Quel sort est réservé à la culture dans les petites villes ?

Flou artistique

Quel sort est réservé à la culture dans les petites villes ? - Zibeline

Au lendemain des élections, avec la perspective de la Métropole marseillaise, on peut se demander quel sort est réservé à la culture dans les petites villes. Zibeline s’est rendue dans le pays d’Aix et a interviewé l’adjointe à la culture de Trets, Maryse Cuiffardi.

Zibeline : Pour la première fois vous ne recevez pas cet été l’orchestre du Pays d’Aix. Est-ce un signe ?

Maryse Cuiffardi : il ne s’agit que d’un contretemps ; avec les élections les dates se sont bousculées, et lorsque nous avons émis la demande, les délais étaient passés.

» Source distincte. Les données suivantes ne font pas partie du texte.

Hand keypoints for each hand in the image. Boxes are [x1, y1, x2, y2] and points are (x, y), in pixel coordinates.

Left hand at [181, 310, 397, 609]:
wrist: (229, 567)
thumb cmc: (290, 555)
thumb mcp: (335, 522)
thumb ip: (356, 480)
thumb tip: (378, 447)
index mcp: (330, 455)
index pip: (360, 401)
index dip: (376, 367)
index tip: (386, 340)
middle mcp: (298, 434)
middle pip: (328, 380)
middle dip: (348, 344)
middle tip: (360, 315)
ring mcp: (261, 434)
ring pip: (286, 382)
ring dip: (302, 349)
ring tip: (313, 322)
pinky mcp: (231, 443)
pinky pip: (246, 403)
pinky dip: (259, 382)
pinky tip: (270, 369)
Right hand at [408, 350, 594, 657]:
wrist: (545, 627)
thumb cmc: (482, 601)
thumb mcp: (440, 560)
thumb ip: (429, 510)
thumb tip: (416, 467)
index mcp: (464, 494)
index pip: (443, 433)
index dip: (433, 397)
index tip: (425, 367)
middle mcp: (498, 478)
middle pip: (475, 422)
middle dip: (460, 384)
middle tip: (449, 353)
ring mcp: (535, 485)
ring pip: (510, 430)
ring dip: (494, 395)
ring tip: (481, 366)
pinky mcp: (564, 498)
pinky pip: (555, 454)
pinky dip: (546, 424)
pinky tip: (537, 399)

Qu’il y ait encore un adjoint à la culture dans une petite ville est encourageant, souvent ce poste est oublié !

Être adjoint à la culture est toujours inconfortable, on s’inscrit souvent contre tous les autres. La culture ne leur semble jamais essentielle et pourtant c’est ce qui nous constitue. Mon rôle n’est pas un rôle de pouvoir mais d’influence.

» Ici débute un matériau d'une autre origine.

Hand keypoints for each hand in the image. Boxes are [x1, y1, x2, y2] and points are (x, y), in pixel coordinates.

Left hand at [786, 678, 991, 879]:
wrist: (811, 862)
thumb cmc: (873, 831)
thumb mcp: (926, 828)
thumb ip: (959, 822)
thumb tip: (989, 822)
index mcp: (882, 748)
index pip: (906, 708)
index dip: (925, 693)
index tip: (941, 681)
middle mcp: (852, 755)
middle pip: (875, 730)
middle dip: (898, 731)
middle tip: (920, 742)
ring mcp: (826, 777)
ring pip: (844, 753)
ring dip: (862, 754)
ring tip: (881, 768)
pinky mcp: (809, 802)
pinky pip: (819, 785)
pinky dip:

Quel est le budget de la culture à Trets ?

Je ne peux pas vous donner une fourchette précise, seulement qu’il est dérisoire et en baisse comme tous les budgets.

Quelles implications induit la perspective de la métropole sur la vie culturelle de Trets ?

Rien n’est fait, et ce n’est pas dit qu’elle se mette en place ! 109 maires sur 119 ont voté contre. Pour le moment on ne sait rien. La métropole c’est une nébuleuse, on ne peut parler que d’impressions, celle par exemple que l’on va perdre l’identité du village et qu’aucun avantage ne va en découler. Mais nous ne disposons d’aucune information.

Quels sont les axes de la vie culturelle dans une ville située en pays d’Aix ?

Il y a un projet culturel global de la ville, avec un point fort, le château, élément essentiel du patrimoine trétsois. Nous souhaitons le rendre à tous, en faire un lieu de rencontres. D’abord, une seule grande exposition sur plusieurs mois, avec un artiste de la taille de Briata, puis une période serait proposée aux créateurs de Trets et des alentours, dans une grande exposition collective. Avec le FRAC, depuis deux ans, on a aussi instauré la «classe au château» : pendant une semaine les enfants d’une classe viennent étudier, entourés d’œuvres contemporaines qu’ils apprennent aussi à décrypter. Trois classes en bénéficient. Nous avons commencé à mettre en place des résidences d’artistes avec Levon Minassian. Le rêve serait de monter un festival de musiques du monde.

Pour l’initiation à l’art vous avez souvent reçu les expositions d’Artesens qui apportent beaucoup aux enfants.

L’inspecteur d’académie, M. Blache, n’y est pas favorable et le considère comme une perte de temps, et pense que les enfants n’en retirent pas grand-chose.

C’est surprenant ! Et le festival de BD ou la journée des écrivains ?

Bien sûr ils perdurent.

Vous ne parlez pas des Nuits de Trets, de leur financement…

Là, je pose mon joker. C’est du domaine des festivités et non de la culture, je n’y ai aucun regard.